**SOURCE TEXT:**
>> BEGIN
I really HATE it when articles lead me to defend the bad guys, but still:

“I would sincerely like to know if George and Team have factored-in the impact on all similarly vulnerable groups, in every possible permutation of possibile outcomes. My guess is not, because it’s impossible. But they are going ahead regardless. What bold and brave steps our leaders take for us.”

It sounds like you’re either saying a) that the Tories should hang their heads for failing to do something you yourself say is impossible or b) nobody should do anything ever because you can’t ever truly predict every outcome of an action. Neither of which would be particularly fair.

As an aside: have the authors on this site started a competition to see who can raise the issue of domestic violence in the least relevant context possible?

2. John Merediith

“It sounds like you’re either saying a) that the Tories should hang their heads for failing to do something you yourself say is impossible or b) nobody should do anything ever because you can’t ever truly predict every outcome of an action.”

Which was the criticism most often levelled at Oakeshotte, of course.

Go to LDV and read the fucking disgraceful party apologists there, the LibDems claim they want to look after those in the greatest need yet these policies they’re supporting hit those very people hardest. And what is the average LibDem cyber-activists response to a plea from one of those people that are going to be hammered by the benefit cap – “On your fucking bike!!!”

I really HATE it when articles lead me to defend the bad guys

Chaise, I feel like LibCon is putting out a lot of those recently. There are valid grounds to attack the government on – Nick Clegg does himself or his party no favours with his apparent volte-face on cuts, as an example – but I had hoped Miliband’s promise to not oppose for the sake of opposition was meant sincerely, and that such a spirit would be adopted by the left.

The cap on foreign students is mad, of course. But I think we need to have a debate about university, education, welfare, health, localism, and so on – i.e. what kind of state we want. For example, I don’t think we need 50% of graduates going into university. It has led to too many useless degrees, too many unemployed graduates in unnecessary debt, and has made higher education too expensive to be funded purely out of taxation.

Yep,

Two people on my course (of around 18) are having visa issues. One Chilean and one Colombian, both on a two year courses (one year in one country and one in another, in this case LSE). They have funding from their respective governments, have already completed half their course, have been to another country and not vanished, and yet they are still not being granted visas. Stupid anti-immigrant crankdowns (i.e. immigrant crackdowns are stupid in general and this particular immigrant crackdown is stupid in particular).

The Tories are not conservative at the moment, they are radicals. However, they’re not really capitalist or market radicals, a lot of what their doing is economically inefficent, like the child benefit claw back. They are ideologues, but not Hayekian. They seem more dyed in the wool elitists helping their friends than free market liberals or conservatives, the two just overlap in many places.

@Chris The benefit cap seems to me like a reasonable attempt to ensure that you cannot earn more through benefits than you can through work – i.e. that it always pays more to work than it does to live off benefits. I think we are sometimes a bit oblivious to the fact that there are a lot of people in the UK who live on benefits. Whilst I think that is their right, the problem is that then their children are not encouraged to seek education and employment, and a generational worklessness arises. Let’s not shit on the poor, but let’s also not romanticise them and say that there’s nothing that can be done to actively change their situation, rather than to mollify it with a few more pounds a week.
>> END
**INSTRUCTION A:** In the comment thread, why does the commenter think it is unnecessary for 50% of graduates to go into university?
**INSTRUCTION B:** Revise the comment thread's passage that opens with the words containing "2. John Merediith" and closes with "Oakeshotte, of course.", putting "objection" in place of "criticism".

**GIVEN ENTRIES:**
>> BEGIN
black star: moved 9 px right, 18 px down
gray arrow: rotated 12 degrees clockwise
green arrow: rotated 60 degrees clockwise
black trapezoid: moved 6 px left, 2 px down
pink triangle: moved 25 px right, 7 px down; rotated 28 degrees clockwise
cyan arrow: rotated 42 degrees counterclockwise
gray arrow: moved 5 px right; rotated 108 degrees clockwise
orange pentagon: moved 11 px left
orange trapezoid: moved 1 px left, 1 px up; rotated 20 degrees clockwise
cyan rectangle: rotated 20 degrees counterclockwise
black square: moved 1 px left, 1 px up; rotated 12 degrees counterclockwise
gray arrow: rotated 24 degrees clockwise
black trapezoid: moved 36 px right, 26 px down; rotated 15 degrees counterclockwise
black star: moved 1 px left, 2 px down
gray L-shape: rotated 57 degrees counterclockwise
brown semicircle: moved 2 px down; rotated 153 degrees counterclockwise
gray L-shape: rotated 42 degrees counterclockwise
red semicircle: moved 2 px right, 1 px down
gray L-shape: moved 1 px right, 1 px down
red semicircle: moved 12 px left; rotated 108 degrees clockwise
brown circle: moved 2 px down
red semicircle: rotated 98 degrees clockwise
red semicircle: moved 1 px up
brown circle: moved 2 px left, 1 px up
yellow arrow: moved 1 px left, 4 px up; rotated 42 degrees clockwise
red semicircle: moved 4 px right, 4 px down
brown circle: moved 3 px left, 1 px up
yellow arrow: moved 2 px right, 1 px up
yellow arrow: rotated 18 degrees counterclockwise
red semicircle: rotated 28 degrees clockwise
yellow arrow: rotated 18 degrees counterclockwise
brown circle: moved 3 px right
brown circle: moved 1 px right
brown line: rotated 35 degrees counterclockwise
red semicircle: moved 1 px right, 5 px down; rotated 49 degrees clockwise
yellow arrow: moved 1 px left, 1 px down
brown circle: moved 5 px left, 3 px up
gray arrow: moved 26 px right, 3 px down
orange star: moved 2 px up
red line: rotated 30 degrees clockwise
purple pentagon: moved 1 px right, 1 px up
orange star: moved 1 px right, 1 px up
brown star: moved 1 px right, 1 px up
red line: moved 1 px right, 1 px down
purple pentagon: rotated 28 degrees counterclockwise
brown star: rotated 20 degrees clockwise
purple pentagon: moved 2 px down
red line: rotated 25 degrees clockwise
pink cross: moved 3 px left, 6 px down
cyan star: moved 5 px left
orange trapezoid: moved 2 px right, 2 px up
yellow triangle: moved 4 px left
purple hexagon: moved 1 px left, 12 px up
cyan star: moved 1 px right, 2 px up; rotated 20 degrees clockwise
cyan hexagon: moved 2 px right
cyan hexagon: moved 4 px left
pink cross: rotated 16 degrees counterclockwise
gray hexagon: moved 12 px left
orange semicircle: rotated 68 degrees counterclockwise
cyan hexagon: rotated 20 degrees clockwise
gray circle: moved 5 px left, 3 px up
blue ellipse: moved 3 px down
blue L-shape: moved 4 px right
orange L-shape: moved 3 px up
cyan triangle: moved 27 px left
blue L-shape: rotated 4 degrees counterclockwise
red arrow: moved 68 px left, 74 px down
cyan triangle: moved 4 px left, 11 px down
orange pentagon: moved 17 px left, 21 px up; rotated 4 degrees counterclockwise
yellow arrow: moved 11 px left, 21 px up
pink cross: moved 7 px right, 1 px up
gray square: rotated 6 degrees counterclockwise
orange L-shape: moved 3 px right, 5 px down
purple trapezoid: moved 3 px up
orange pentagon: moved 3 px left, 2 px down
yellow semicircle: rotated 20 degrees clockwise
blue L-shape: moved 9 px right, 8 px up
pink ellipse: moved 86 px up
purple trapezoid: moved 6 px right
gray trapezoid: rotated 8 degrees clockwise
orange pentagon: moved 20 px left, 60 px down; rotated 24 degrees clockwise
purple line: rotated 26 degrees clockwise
>> END
**TASK SOLUTION A:** The commenter says it has led to too many useless degrees and too many unemployed graduates in unnecessary debt. It has also made higher education too expensive to be funded purely out of taxation.

**TASK SOLUTION B:**
2. John Merediith

“It sounds like you’re either saying a) that the Tories should hang their heads for failing to do something you yourself say is impossible or b) nobody should do anything ever because you can’t ever truly predict every outcome of an action.”

Which was the objection most often levelled at Oakeshotte, of course.